Arabic encoding in char* to wxString

Posted: Tue May 27, 2008 2:24 pm
by Rakan

Developing a server application that will receive english/arabic text.

When i receive the buffer i convert it to utf8 using
wxString str = wxString::FromUTF8(buff);
wxString str(buff,wxConvUTF8);

Both ways produce an empty string object. I am unable to figure out whats wrong as i thought my wxWidgets unicode solves such problems.

What can i do to save unicode arabic pointer to string into a wxString?

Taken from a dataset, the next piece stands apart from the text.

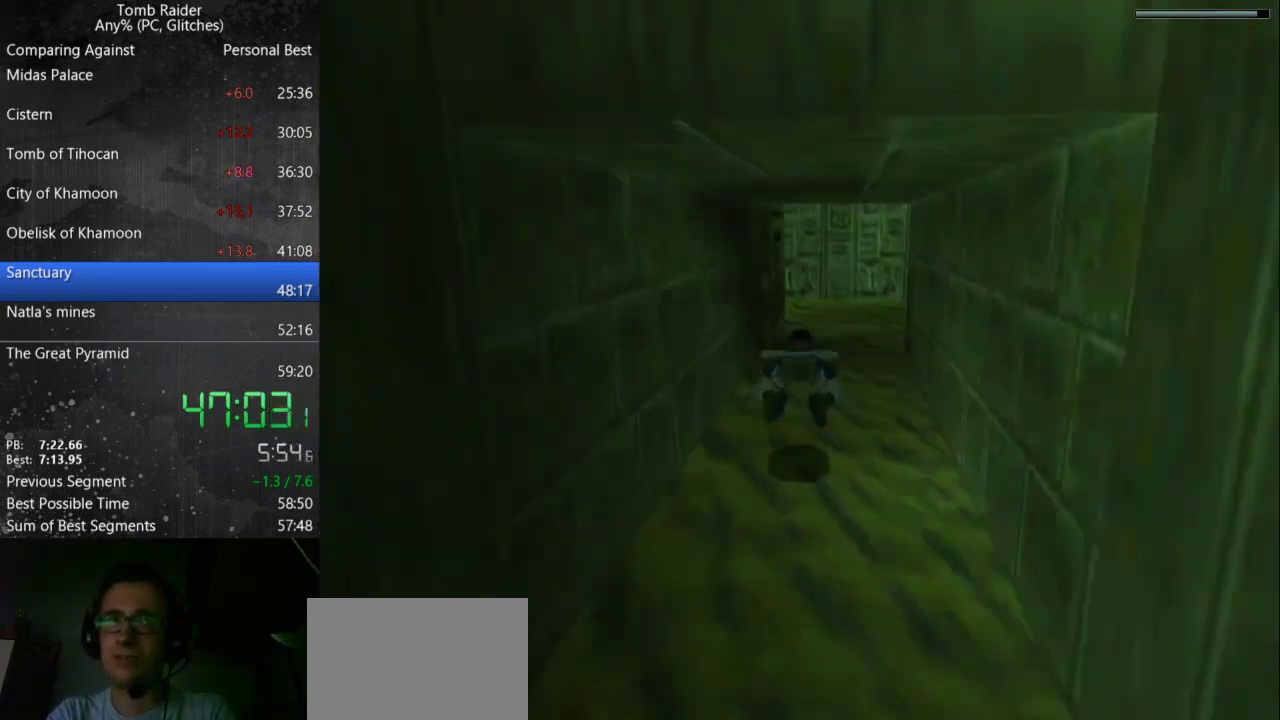
{"keys": ["jump", "right"], "events": [[467, "right", "down"]]}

Posted: Tue May 27, 2008 2:43 pm
by doublemax
the lines you posted create a wxString *from* a utf-8 encoded buffer. If the string is empty, the buffer probably didn't contain valid utf-8.

That's what you should check first.

Posted: Tue May 27, 2008 2:52 pm
by Rakan
I tried sending english text, the code shows text received while sending arabic text doesnt

unsigned char len = 0;
        char* buf = new char[1024];

        //read size
        len = client->LastCount();
        if(len > 0)
            buf[len] = '\0';
            //make sure the string ends with \n to process it;
            wxString str(buf,wxConvUTF8);
            txtMsgs->AppendText(_("Text is: ") + str + _("\n"));
                //clear wasted 512 bytes memory
                delete buf;
                //create new memory according to length of data received
                buf = new char[len*sizeof(char)];
                buf[client->LastCount()] = '\0';
                wxString str = wxString::FromUTF8(buf);
                delete buf;
                txtMsgs->AppendText(_("Data received: ") + str);

Posted: Tue May 27, 2008 3:04 pm
by doublemax
the interesting part of the code would be where you convert your string to utf8 and send it.

Posted: Tue May 27, 2008 3:38 pm
by Rakan

wxString str(buf,wxConvUTF8);
Nothing sent back either.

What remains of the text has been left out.